医療は専門家たるべき医療専門職によって担われてきた。医師等は患者をはじめ、広く社会の信頼を得ることで治療をし、危険を伴う手術に際しても、その信頼の中で医療を行う存在であった。現在の日本医療の問題点は、医療保険の財政危機だけではなく、医師をはじめ医療従事者への信頼が喪失されていることにある。たとえ医療従事者には何の落ち度がなかったとしても、従来の医療従事者への信頼関係が崩れ始めた現代医療において、何もせずとも信頼を勝ち取るということは困難といわねばならない。

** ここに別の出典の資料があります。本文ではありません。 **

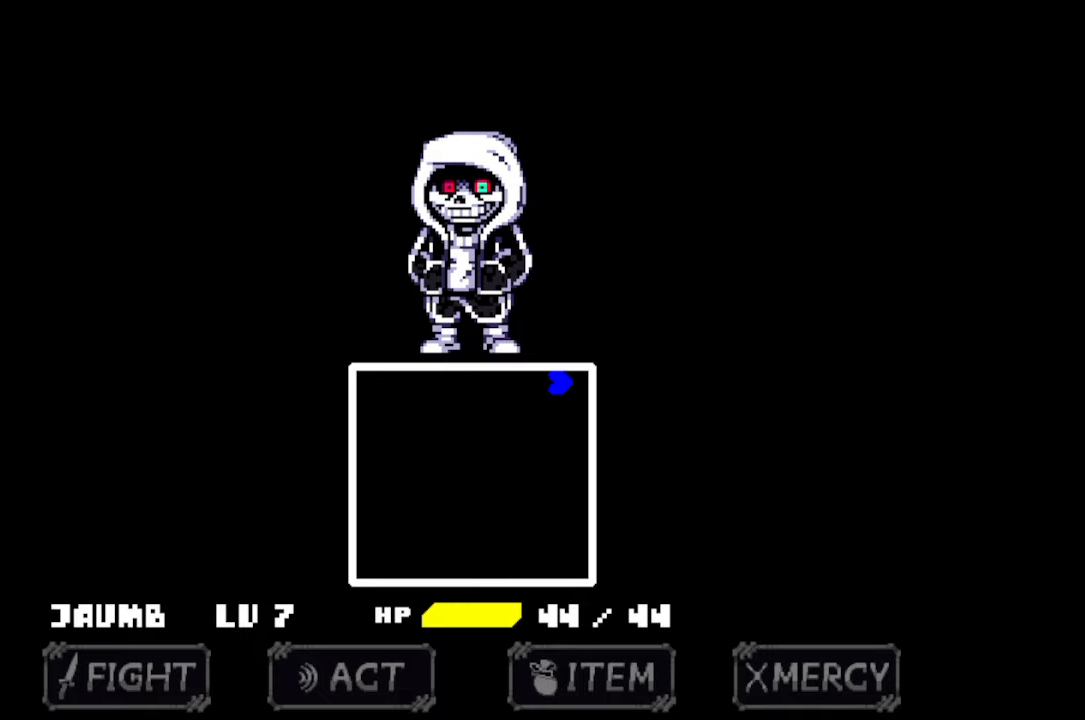
{"keys": ["down", "left"], "mouse": [], "events": [[300, "down", "down"], [300, "left", "down"]]}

生命倫理の登場は、この医療の危機に対応する一つの表れではあったが、もとよりこれは基本的に道徳領域に属するものであり、これと平行して、一定程度の法的規制もやむを得ないものとして強化される傾向にある。度重なる医療過誤による医事紛争の頻度などは、医療関係者の当事者能力の欠如を物語るものといえる。その意味で、一方の支えであった倫理・道徳の力の低下が否めないとするならば、もう一方の力である法の支えが相対的に強まることは必定であろう。
これまでの医療は、医師および医療従事者の内なる自主・自律的な規制である倫理規範によって支えられてきた面が大であった。そして、その崇高な理念である倫理規範の故に、彼らは患者から、また社会から全幅の信頼を寄せられてきたのであった。しかし、かつて自明とされた医療機関、医療従事者への信頼感が崩れ、また、旧態依然たる倫理綱領のみでは十分に事態に対応しきれなくなったのも事実である。ある程度の法の規制は必要であろう。

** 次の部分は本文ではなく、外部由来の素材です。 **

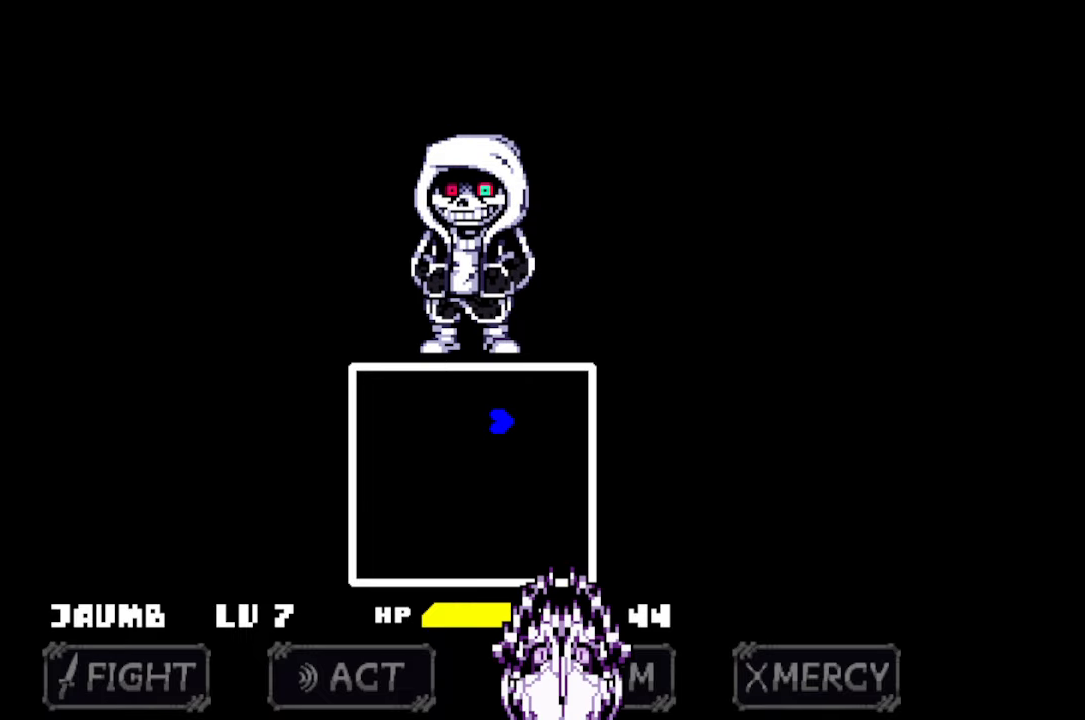
{"keys": [], "mouse": [], "events": [[367, "down", "up"], [367, "left", "up"]]}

しかし、だからといって医療関係者側の自主・自律的な倫理規範が軽んじられてはならない。また、その倫理規範に代わって、法が第一義的に考えられたり、法規制が一人歩きするかたちで強化されることは、医療の委縮を呼び起こしかねないからである。医療における法と道徳の関係は、どちらも合理的・相互補完的に機能することが望ましいのであり、それによって、目的とするところの医療の適正と安全が保持されると考えるべきである。ここに生命倫理の必要性が期待されることになる。しかし自主・自立とはいえど、医療は医療全体に及ぶ倫理観だけで共通認識的に解決するのは難しく、患者個人の価値観や人生観に大きく影響されるものである。このことを理解した上で両者の有益な到達点を目指すべきである。

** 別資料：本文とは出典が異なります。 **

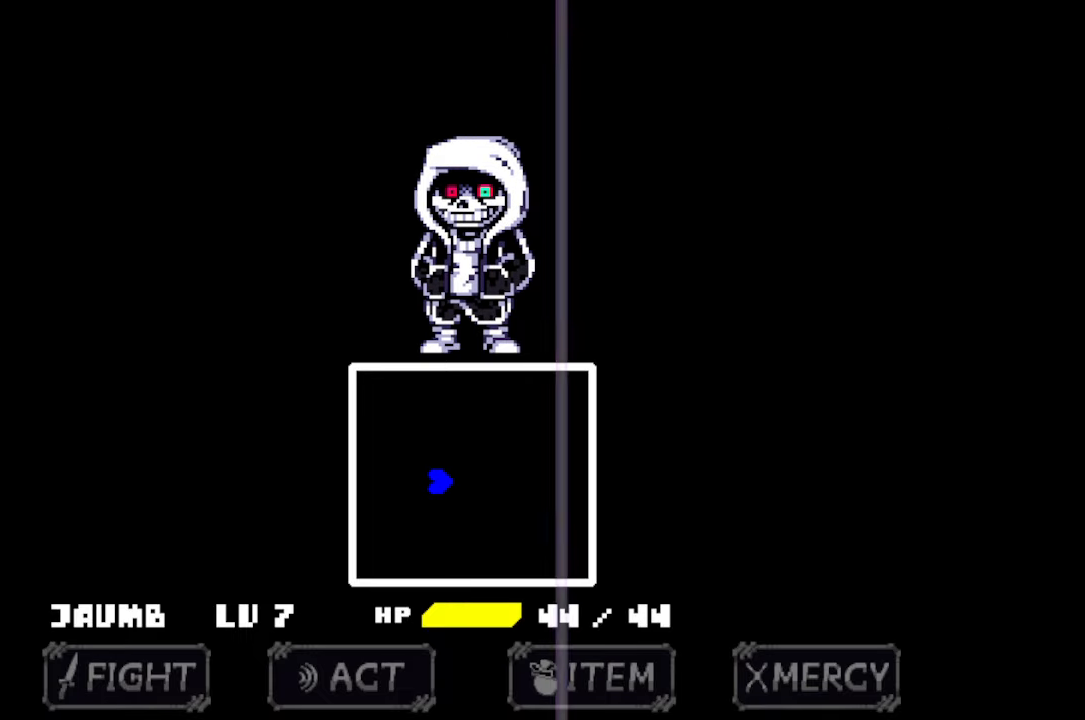
{"keys": [], "mouse": [], "events": []}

医療従事者に必要な倫理観とは、ただ身に付くようなものではなく、倫理教育(「生命倫理学」、「医療倫理学」等)をしっかりと取り入れていき、卒後研修にも取り入れるなど、明確な倫理教育を行うことで身につくものである。これにより国民医療の中核をなし得ることが可能となり、生命倫理に対する専門的認識を持つことで、はじめて患者から信頼を得られる医療となるのは、専門職にとって自明のことでありたい。 柔道整復師の柔道整復師たるということが第一義的であり、其処に専門職としての倫理観があり、医療従事者としての必要性が認められる。柔道整復師がちゃんと国民医療の中枢に座れることを期待し、それだけの責任があると思っている。